As such, it is worth offering ten tips for average “non-billionaire” Americans to make their lives more tax efficient.
- Fund a traditional or Roth IRA for you or your spouse. Depending upon your income, this may be tax deductible. Even if you make too much money, a contribution to a traditional IRA still grows in a tax-deferred manner. A Roth does not provide an upfront tax deduction. However, the earnings grow in a tax-exempt manner. The longer you leave it to grow, the greater the benefit.
- Fund a 401k. A traditional 401k can lower your current taxes and grow your savings in a tax deferred manner while a Roth 401k trades the upfront tax deduction for tax-exempt growth. Furthermore, a 401k may benefit from employer matching contributions.
- Make charitable donations. There are many rules when it comes to charitable donations. However, charitable donations are deductible up to 60% of a taxpayer’s adjusted gross income.

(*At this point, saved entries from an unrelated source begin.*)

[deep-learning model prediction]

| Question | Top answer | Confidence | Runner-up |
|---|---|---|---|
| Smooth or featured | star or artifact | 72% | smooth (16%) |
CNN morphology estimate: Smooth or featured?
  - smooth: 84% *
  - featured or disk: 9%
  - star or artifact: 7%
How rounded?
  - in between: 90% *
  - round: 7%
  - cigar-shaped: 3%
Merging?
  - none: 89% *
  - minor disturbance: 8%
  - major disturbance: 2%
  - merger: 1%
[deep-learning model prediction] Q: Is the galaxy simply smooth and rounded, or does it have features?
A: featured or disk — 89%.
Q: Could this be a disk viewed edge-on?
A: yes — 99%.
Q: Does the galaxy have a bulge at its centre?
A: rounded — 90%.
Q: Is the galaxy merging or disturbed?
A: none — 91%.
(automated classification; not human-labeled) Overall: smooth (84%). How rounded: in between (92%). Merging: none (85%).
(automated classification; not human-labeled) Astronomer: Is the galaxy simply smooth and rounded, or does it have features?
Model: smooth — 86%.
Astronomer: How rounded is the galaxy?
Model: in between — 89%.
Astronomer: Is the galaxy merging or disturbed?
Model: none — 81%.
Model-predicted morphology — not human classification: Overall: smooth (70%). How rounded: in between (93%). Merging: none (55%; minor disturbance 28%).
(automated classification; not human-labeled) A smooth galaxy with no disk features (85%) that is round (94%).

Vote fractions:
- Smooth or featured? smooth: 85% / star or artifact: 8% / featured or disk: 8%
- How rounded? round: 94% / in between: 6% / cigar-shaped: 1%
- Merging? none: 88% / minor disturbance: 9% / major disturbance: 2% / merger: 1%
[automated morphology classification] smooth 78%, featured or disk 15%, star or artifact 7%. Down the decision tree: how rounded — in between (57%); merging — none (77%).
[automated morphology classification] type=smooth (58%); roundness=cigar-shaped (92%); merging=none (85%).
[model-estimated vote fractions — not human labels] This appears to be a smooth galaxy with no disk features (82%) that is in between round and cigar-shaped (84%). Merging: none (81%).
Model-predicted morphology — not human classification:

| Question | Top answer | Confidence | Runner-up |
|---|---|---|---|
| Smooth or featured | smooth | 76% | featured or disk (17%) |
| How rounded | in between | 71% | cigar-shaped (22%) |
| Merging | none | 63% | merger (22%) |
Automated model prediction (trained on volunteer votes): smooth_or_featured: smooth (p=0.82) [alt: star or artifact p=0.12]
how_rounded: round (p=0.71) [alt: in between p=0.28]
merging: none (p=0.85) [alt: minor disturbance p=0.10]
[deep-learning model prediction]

- Elderly people who have Required Minimum Distributions can donate all, or a portion, of their RMD directly to a charity. In the process, the distribution is not taxed, and the charity receives the full benefit.
- Losses offset gains. Assume you sold a stock producing a $10,000 gain. You can scour your portfolio throughout the remainder of the year looking for other assets trading at a loss. If you sell a losing position, the loss offsets gains dollar for dollar.
- Let compounding be your friend. In 1987 Warren Buffett added Coca-Cola to the Berkshire Hathaway portfolio between $2 and $3 per share. Today, that asset trades for $55 per share producing more than a 20X increase. And yet, Berkshire has zero taxes on the deferred gain. The capital gains tax is not a tax on gains. It is a tax on the transaction of selling. Choose wisely and trade as little as possible.
- Buy a house and deduct mortgage expenses. Taxpayers can deduct mortgage interest on up to $750,000 in principal.
- A homeowner can take out a home equity loan. This allows them to leave existing assets invested while unlocking cash in an otherwise illiquid asset. Furthermore, the interest paid may be tax deductible.
- Borrow against your taxable brokerage account. If you have “marginable” assets in a taxable brokerage account, your broker can set up the ability to borrow against these assets. As such, this allows you to access liquidity and you can become your own quasi-bank.
- Start your own business. This allows you to run legitimate expenses through the business. These expenses function to lower taxable earnings from the business. In the case of most billionaires, they started a business and continued to invest and reinvest. As they expanded, expenses lower taxable income. If done well, they built value that offered increased employment and value creation while managing their tax bill.
Knowing the rules of the tax code makes logical sense for all Americans. This type of knowledge will not only help make you rich, but it can lower your taxes in the process!